Texte à examiner>
Encyclopédie du paranormal - Selkie

     Selkie


Créature métamorphe? du folklore écossais, irlandais et scandinave, pouvant prendre l'apparence d'un phoque ou d'un être humain


Les selkies sont des créatures présentes dans les folklores écossais, irlandais, ainsi que dans celui des îles sub-arctiques : îles Hébrides, Orcades, Shetland, Féroé et l'Islande. Ils sont décrits comme des phoques vivant la plupart du temps dans l'océan, mais pouvant prendre forme humaine sur terre en enlevant leur peau.

Le mot selkie proviendrait du dialecte scot selich ou du vieil anglais seolh, les deux termes signifiant « phoque ».


Les selkies passeraient le plus clair de leur temps en mer, mais occasionnellement ils rejoindraient le rivage pour y reprendre forme humaine. C'est alors que les selkies pourraient être observés ; dansant et chantant d'une voix mélodieuse sous la lumière de la lune, ou se prélassant au soleil sur les rochers des plages isolées et les îles côtières.

Les différentes sources de folklore ne sont pas forcément consensuelles sur la fréquence à laquelle les selkies peuvent reprendre forme humaine ; si certaines histoires indiquent implicitement que les selkies peuvent se changer en humain à volonté en retirant leur peau, d'autres mentionnent que cela ne leur est possible qu'une fois par an (souvent la veille du solstice d'été), ou pendant la neuvième nuit du mois, ou toutes les sept marées.


Les légendes mettant en scène des selkies sont presque toutes des tragédies romantiques, racontant les amours malheureux d'un humain avec un ou une selkie. Les selkies sont en effet supposés devenir des hommes ou femmes magnifiques une fois leur peau de phoque ôtée, et ils exercent un fort pouvoir de séduction sur les êtres humains qui les voient.

Les êtres humains et les selkies peuvent se reproduire et avoir des enfants. Ces enfants - outre leur grande beauté héritée de leur parent selkie - se reconnaîtraient à la présence d'une excroissance de peau entre les doigts, qui ferait ressembler leurs mains à des nageoires.
Ainsi les membres du clan MacCodrum des Hébrides extérieures affirmaient être les descendants de l'union d'un pêcheur avec une selkie, ce qui leur a valu le surnom de « MacCodrum des phoques ». Ils démontraient leur ascendance par la présence d'une telle excroissance de peau chez de nombreux membres du clan.


The Schull Selkie, illustration par Liam Sharp

Un très grand nombre de contes qu'on retrouve sous diverses formes à travers toute l'Europe du Nord suivent la même trame : ils racontent comment un jeune homme tombe amoureux d'une selkie après l'avoir aperçu sous sa forme humaine. L'homme lui vole alors sa peau et la cache, l'empêchant ainsi de se re-transformer en phoque et il la force à devenir sa femme. La selkie est une bonne épouse mais triste, qui reste souvent assise sur le rivage à contempler l'océan. L'histoire se termine lorsque la selkie finit par trouver la cachette où était dissimulée sa peau ; elle se change en phoque et retourne à la mer (à ses enfants et à son mari selkie selon certaines versions de l'histoire), laissant le jeune homme désemparé par son départ.

Consignes à suivre>
1. Recopiez à l'identique le passage du texte sur les selkies qui va de « Ainsi les membres » jusqu'à « membres du clan. » inclus.
2. D'après le texte sur les selkies, quel surnom les membres du clan MacCodrum ont-ils reçu ?

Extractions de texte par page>
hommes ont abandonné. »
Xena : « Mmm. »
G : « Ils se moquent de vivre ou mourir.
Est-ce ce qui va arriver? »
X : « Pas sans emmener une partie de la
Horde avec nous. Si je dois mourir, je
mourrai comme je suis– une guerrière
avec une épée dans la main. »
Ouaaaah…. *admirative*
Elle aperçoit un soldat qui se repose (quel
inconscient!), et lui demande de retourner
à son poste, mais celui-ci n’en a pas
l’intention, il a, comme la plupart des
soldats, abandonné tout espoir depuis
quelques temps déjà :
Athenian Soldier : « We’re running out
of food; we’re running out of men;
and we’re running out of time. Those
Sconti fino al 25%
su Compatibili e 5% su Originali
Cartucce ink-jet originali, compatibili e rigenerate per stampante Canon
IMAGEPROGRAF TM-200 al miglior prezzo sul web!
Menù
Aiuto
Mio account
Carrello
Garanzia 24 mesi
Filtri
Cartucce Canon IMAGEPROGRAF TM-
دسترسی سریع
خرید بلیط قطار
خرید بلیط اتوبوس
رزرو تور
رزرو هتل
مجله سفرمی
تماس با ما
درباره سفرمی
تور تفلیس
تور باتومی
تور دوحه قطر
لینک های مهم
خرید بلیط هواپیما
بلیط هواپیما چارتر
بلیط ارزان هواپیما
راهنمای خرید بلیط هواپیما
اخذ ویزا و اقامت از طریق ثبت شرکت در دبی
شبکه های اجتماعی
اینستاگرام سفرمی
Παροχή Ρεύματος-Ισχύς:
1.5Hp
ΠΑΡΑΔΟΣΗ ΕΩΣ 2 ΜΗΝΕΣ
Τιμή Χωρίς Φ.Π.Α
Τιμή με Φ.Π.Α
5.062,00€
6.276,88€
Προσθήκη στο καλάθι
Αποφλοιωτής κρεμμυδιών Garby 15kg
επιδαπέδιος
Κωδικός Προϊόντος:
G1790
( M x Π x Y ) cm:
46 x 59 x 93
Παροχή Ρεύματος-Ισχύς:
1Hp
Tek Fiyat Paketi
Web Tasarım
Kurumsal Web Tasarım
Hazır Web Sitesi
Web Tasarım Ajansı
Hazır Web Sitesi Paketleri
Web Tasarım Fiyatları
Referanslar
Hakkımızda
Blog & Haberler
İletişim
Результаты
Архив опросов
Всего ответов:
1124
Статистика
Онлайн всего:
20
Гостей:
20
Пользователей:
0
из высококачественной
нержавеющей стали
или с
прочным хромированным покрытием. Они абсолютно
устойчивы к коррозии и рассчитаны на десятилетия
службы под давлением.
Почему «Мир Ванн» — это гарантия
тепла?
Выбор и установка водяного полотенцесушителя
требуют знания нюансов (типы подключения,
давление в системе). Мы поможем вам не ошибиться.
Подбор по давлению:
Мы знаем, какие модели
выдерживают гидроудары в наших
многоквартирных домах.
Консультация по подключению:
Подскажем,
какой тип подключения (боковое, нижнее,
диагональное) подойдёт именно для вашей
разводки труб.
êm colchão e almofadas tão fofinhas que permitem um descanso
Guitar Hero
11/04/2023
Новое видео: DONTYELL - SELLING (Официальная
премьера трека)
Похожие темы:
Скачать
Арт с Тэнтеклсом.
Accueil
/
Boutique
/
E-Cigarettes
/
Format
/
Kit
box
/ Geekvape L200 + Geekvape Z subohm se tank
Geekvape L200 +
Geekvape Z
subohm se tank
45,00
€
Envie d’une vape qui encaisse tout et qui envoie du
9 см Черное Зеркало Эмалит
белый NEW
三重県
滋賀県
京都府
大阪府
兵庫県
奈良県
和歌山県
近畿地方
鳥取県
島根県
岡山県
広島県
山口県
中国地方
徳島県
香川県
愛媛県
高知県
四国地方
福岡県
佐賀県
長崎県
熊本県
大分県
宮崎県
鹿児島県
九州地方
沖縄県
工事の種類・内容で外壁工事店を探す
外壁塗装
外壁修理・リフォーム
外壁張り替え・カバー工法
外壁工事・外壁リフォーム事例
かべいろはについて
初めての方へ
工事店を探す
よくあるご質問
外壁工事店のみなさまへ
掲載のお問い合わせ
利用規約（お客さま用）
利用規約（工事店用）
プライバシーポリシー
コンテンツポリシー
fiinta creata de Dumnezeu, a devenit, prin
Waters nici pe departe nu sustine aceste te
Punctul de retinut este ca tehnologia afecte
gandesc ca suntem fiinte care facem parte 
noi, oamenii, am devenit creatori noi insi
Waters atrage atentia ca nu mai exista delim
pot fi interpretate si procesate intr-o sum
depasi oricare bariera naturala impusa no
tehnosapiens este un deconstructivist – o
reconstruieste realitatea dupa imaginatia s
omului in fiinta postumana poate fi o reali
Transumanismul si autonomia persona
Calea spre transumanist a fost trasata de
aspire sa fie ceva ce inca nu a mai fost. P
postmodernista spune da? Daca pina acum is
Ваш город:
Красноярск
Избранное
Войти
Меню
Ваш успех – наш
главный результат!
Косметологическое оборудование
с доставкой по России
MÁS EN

Réponses attendues>
1.
Ainsi les membres du clan MacCodrum des Hébrides extérieures affirmaient être les descendants de l'union d'un pêcheur avec une selkie, ce qui leur a valu le surnom de « MacCodrum des phoques ». Ils démontraient leur ascendance par la présence d'une telle excroissance de peau chez de nombreux membres du clan.

2. Ils ont reçu le surnom de « MacCodrum des phoques ».